The network is pleased with the show under Noah, said Ganeless and Kent Alterman, president of original programming at the network, and believe he is gaining new viewers through nontraditional means – viewers who happen to be younger on average than the audience for Stewart. What’s more, said Alterman, Noah is capturing attention overseas, and cultivating audience in 170 different countries.

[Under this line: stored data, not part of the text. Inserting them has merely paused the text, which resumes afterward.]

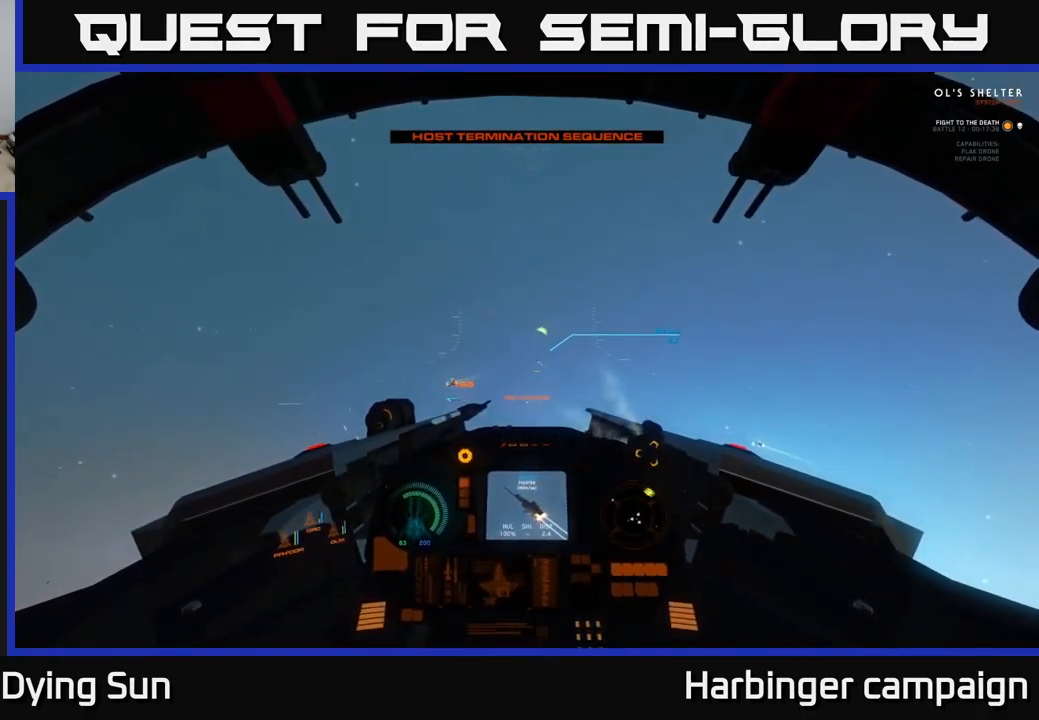
{"buttons": ["L2"], "left_stick": "center", "right_stick": "down-left", "events": [[34, "right_stick", "up"], [217, "right_stick", "center"], [467, "right_stick", "down-left"]]}
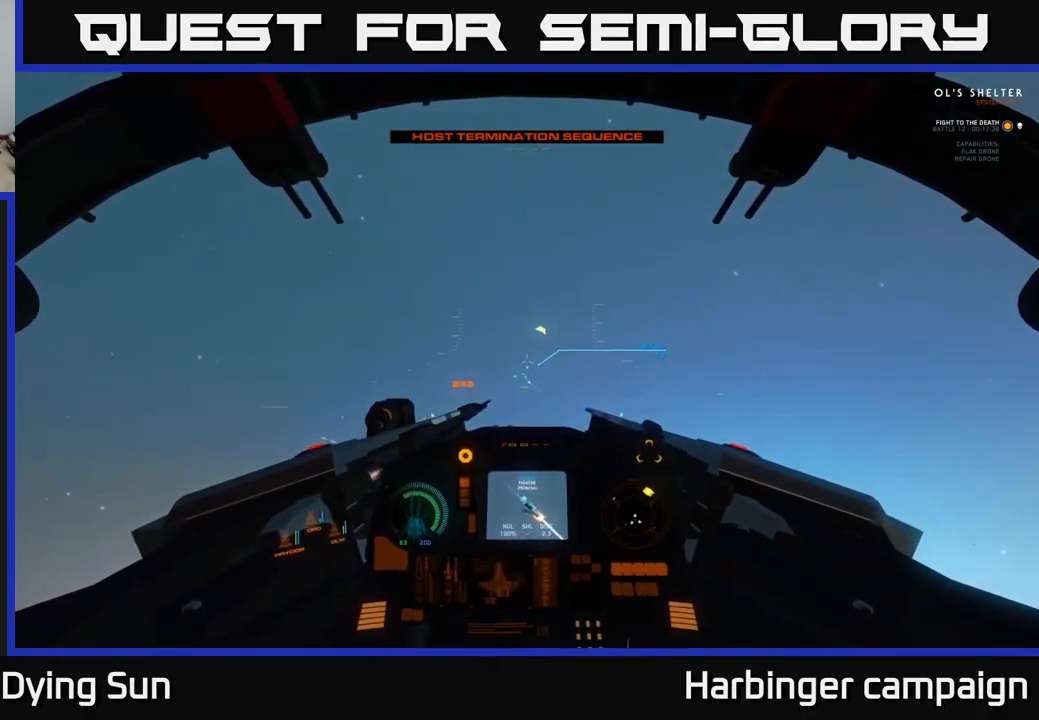
{"buttons": ["L2", "R2"], "left_stick": "center", "right_stick": "center", "events": [[34, "right_stick", "center"], [284, "right_stick", "left"], [450, "right_stick", "center"], [500, "R2", "down"]]}
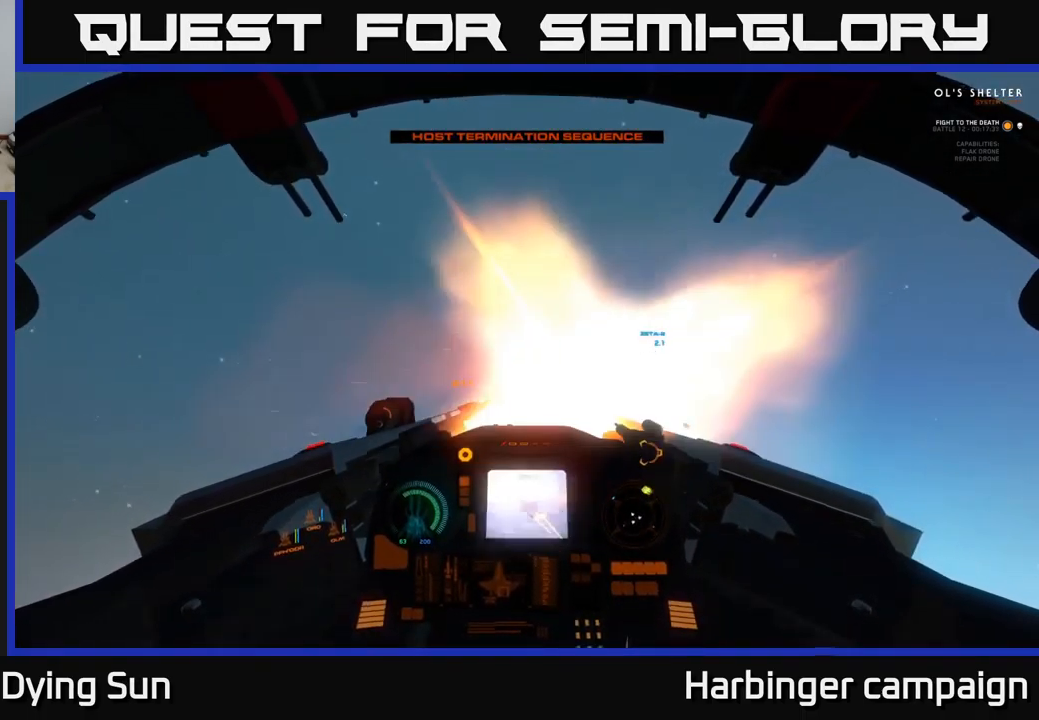
{"buttons": ["L2"], "left_stick": "center", "right_stick": "up-left", "events": [[101, "R2", "up"], [201, "right_stick", "up-left"]]}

While Comedy Central continues to develop series with new talent, said Alterman, it is also cultivating special programs from popular comics interested in producing. Amy Poehler is a producer of “Broad City,” and the network has secured production deals for projects from projects from Amy Schumer, Chris Hardwick, Channing Tatum, Olivia Wilde, Jack Black, Eva Longoria, Ed Helms, Melissa McCarthy and Ben Falcone, along with Abominable Pictures, Above Average, Funny Or Die, Gloria Sanchez Productions, and Serious Business, among others. “They’ve been coming to us because of the credibility we’ve built up,” Alterman said.

Comedy Central’s new programs include the following:

“Kevin Hart Presents: Hart of the City,” an eight-episode series that follows Kevin Hart as he explores local comedy scenes in cities such as Philadelphia. Atlanta, Houston, Birmingham and Sacramento. The show is produced by Hart’s Hartbeat Productions , and is exec produced by Hart, Dave Becky of 3 Arts Entertainment, Leland “Pookey” Wigington and Michele Armour, Jonas Larsen and JoAnn Grigioni are the executives in charge for Comedy Central.

“Untitled Kevin Hart Stand-Up Series” features six half-hour episodes of stand-up in which Kevin Hart will spotlight one up-and-coming comedian each episode. Produced by Hartbeat Productions and executive produced by Hart, Dave Becky of 3 Arts Entertainment and Leland “Pookey” Wigington. Jonas Larsen and JoAnn Grigioni are the executives in charge of production for Comedy Central.

“Jeff Ross Presents Roast Battle” is a new competition comedy special in which comedians go head-to-head, led by Ross and referee/comedian, Brian Moses. Two comics in each round face off, roast each other and a winner is declared by a celebrity panel of judges. The show is exec produced by Ross, Joel Gallen, Amy Zvi, Willie Mercer, Moses and Rell Battle. Jonas Larsen, Christian McLaughlin, Jordan Ellner and Ryan Moran are the executives in charge of production for Comedy Central. Ross will also have a special, “Jeff Ross Roasts the Police.”

Comedy Central will air new stand-up specials from Kurt Braunohler, Deon Cole, Pete Davidson, Joe DeRosa, Trevor Moore, Big Jay Oakerson, Dan Soder and the Goddamn Comedy Jam.